Monday, February 02, 2015

The drift away from stuff...

Even as wages remain sorta stagnant, Americans are enjoying a windfall from lower gasoline prices. But early evidence suggests it won't be going to buy more Things necessarily.
The couple, both 56 and from Emmaus, Pennsylvania, drive a lot so filling the tank didn’t leave much room for fun. Now they’re splurging after years of staycations, minor-league baseball games and free concerts. In October, they visited Disney World, their priciest vacation in ages. They’re also planning to renovate, meaning more trips to Home Depot Inc. “We’re finally starting to feel like we’re back in the middle class,” Cheryl Saul said.
Millions of Americans are benefiting from the collapse in gas prices, which Goldman Sachs Group Inc. equates to a tax cut worth as much as $125 billion. That’s potentially good news for a range of mass-market companies that have struggled while upscale establishments catering to wealthy Americans prospered. Family Dollar Stores Inc., Popeyes Louisiana Kitchen Inc. and McDonald’s Corp. all say they’re benefiting from lower gas prices or will in the second half.  [More]

Adding in my own anecdotal datum - Aaron reports Disney World is very busy right now - I wonder if the Great Recession has altered perhaps permanently the spending priorities, along with an aging population.
Yet for the vast majority, the shock of the Great Recession lingers — and that’s a good thing in terms of how most folks are managing their money. In a new survey from Fidelity, nearly half of respondents say even now they are saving more, reducing debt and building an emergency fund. 
A new survey from Principal Financial finds that the number of workers preparing for retirement is on the rise and that most workers who expect a tax refund plan to save or invest it, or pay down debt. Before the crisis, people commonly cited going on vacation and buying big ticket items as well.
Perhaps most telling, the Fidelity survey found that 78% of those who have taken steps to shore up their finances say the measures are part of a new and permanent personal financial strategy. “The sheer number of people who say the changes are permanent was probably most surprising,” says Ken Hevert, vice president of retirement products at Fidelity.People are moving from scared to prepared, Hevert says. When the financial crisis hit, 64% said they were scared and 45% said they were prepared; today, 45% say they are scared and 61% say they are prepared — a near perfect reversal. In general, those who feel prepared are the ones who have cut debt, increased savings and built an emergency fund. [More]
This feels about right, FWIW. And I think the breach of faith in the future felt by Boomers will be lasting, simply because of the characteristics of aging and attitude.
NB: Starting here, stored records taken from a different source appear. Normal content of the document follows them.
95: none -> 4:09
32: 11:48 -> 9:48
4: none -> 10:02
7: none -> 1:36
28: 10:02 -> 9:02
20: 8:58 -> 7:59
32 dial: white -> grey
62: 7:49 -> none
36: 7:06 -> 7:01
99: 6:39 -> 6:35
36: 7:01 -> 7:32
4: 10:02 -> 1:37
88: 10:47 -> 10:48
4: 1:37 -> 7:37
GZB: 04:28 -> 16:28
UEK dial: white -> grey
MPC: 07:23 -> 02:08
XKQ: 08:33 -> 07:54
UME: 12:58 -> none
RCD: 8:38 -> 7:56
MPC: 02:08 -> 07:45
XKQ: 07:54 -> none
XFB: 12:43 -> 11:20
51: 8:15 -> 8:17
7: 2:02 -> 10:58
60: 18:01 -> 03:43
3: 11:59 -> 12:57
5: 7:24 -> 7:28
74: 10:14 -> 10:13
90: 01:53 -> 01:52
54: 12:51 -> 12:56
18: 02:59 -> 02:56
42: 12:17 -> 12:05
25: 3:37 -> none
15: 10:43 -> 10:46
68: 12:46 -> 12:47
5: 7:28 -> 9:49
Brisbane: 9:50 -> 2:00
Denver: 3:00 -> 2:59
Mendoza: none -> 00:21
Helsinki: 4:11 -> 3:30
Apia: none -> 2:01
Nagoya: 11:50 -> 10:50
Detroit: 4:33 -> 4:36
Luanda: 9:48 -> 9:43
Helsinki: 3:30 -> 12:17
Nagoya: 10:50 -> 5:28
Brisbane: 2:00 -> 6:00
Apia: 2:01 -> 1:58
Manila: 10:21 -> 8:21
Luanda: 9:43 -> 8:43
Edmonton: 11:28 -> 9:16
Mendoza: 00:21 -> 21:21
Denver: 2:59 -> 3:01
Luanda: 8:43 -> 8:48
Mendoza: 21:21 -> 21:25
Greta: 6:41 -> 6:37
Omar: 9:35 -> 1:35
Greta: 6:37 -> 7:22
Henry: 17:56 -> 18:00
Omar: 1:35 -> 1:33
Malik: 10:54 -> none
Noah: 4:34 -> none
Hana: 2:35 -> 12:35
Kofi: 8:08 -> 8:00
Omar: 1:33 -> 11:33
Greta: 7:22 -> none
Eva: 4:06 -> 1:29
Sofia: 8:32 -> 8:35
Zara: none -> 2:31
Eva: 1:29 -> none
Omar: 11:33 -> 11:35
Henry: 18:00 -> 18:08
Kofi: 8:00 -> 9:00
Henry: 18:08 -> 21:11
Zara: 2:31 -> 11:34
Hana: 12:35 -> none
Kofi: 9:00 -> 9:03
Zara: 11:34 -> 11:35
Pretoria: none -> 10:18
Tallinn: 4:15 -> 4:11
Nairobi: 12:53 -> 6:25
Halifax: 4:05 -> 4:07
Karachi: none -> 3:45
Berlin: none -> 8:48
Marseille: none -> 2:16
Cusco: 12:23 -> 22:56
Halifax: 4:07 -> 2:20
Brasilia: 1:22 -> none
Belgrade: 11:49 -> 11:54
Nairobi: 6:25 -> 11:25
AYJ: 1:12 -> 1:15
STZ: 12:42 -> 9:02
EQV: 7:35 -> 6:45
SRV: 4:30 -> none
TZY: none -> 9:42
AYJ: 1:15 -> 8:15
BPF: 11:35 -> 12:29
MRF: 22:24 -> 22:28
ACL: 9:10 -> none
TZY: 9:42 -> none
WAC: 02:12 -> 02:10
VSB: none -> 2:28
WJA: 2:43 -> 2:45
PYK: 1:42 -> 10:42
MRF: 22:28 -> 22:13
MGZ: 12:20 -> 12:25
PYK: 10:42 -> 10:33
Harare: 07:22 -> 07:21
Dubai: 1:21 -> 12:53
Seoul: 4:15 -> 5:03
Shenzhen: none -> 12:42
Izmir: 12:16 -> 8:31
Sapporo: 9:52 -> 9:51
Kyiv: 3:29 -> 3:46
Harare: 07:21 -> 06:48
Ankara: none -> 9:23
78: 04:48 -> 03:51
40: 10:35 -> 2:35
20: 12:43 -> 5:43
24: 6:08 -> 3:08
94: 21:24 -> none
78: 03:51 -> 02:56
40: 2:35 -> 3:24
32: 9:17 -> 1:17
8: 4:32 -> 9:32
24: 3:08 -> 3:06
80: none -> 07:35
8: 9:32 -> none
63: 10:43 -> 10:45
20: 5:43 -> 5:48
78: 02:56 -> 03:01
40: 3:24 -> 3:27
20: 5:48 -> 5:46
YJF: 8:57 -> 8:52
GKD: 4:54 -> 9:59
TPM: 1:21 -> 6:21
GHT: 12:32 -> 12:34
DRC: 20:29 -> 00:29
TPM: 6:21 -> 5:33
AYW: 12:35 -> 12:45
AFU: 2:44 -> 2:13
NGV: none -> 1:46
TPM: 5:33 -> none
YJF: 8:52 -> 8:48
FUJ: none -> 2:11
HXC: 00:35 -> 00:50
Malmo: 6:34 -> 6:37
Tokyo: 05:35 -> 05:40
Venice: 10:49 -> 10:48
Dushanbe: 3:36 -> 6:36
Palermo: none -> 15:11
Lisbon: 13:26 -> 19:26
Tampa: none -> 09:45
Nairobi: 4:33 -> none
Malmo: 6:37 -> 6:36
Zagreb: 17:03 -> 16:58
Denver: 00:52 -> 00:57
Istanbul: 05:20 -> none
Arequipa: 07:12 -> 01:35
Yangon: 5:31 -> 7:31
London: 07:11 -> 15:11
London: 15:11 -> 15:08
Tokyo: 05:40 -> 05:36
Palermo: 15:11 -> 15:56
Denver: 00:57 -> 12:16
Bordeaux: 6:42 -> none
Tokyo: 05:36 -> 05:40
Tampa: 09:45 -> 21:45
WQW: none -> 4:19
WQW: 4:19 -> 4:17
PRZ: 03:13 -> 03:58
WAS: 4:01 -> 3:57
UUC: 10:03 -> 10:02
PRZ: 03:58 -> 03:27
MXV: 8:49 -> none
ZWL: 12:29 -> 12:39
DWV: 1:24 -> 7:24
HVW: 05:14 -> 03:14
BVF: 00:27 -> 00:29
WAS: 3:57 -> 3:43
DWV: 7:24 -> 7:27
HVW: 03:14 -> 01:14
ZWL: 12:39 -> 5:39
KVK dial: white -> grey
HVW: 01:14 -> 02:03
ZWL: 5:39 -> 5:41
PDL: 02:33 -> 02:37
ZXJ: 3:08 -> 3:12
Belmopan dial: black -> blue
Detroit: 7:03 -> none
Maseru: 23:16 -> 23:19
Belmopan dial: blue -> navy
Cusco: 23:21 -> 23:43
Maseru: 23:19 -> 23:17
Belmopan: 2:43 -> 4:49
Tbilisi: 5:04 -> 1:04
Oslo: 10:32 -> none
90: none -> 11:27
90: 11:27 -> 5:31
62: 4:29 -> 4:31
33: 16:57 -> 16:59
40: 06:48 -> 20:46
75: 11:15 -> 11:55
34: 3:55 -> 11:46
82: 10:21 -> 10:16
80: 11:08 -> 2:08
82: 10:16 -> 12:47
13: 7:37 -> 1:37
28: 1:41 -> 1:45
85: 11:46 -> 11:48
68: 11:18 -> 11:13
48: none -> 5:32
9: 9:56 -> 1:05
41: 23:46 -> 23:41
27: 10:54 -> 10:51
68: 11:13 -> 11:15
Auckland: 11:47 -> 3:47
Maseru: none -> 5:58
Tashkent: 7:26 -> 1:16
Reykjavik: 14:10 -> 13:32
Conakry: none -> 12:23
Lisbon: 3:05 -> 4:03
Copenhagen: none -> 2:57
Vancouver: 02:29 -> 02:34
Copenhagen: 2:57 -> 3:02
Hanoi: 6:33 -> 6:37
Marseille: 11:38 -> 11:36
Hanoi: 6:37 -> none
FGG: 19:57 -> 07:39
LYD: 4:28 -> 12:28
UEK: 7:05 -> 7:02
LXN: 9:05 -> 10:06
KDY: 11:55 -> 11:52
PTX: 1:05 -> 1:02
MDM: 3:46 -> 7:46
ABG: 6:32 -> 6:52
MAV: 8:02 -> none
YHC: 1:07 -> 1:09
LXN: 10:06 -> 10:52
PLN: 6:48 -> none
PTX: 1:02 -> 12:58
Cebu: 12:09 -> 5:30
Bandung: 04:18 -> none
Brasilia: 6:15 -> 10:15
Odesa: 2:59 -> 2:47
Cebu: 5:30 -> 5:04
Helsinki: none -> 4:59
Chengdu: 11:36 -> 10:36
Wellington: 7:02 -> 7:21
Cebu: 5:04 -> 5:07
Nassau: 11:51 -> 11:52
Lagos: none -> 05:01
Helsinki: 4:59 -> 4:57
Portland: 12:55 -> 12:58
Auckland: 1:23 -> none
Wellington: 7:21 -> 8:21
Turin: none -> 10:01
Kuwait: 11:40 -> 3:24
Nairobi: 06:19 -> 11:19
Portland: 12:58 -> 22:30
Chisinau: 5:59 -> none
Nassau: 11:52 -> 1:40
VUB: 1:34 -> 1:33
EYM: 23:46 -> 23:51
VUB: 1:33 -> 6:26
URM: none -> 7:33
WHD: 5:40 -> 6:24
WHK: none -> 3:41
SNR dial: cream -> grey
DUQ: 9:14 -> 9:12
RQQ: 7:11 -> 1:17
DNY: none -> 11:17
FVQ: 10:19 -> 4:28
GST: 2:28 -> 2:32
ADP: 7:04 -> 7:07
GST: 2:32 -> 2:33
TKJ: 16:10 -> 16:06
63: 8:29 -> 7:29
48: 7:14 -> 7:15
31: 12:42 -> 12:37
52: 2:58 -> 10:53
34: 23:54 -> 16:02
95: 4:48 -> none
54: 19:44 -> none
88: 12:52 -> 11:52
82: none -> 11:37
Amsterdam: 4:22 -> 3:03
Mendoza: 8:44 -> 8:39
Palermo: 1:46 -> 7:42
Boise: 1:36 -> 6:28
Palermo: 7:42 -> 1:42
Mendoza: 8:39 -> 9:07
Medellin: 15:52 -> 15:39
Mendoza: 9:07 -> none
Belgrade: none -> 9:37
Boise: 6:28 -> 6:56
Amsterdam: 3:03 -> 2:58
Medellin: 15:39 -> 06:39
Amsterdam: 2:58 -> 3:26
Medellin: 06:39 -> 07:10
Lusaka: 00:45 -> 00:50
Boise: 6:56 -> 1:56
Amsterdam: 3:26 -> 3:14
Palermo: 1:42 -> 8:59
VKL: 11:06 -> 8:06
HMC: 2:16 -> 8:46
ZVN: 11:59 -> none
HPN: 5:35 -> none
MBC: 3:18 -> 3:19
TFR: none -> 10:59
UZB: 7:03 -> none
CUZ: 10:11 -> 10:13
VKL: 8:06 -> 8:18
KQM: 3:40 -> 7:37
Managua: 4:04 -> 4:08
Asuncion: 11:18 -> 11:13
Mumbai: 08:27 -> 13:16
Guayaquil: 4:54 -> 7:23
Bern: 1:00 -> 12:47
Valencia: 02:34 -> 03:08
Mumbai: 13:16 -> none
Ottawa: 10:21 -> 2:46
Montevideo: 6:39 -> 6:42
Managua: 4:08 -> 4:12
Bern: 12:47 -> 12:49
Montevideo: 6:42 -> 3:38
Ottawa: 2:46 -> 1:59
We won't have enough time to get over this, so to speak.

Meanwhile, oncoming generations have never been as focused on accumulation of and economic signaling by "things". There seems to be a shift toward experiences like the vacations mentioned above over snazzier cars, for example.

We will have a hard time predicting future consumption from historical data, I think. This implies we will likely be disappointed by GDP growth (~70% consumer spending), retail sales, housing, and wages for some time. 

I am sure much of my thinking is influenced by availability bias - it's hard to imagine things being different from current conditions - but as secular stagnation becomes less a buzzword and more a reality, it is the best outlook guidance I can user to plan for the future.

In short, it may not get any better than this.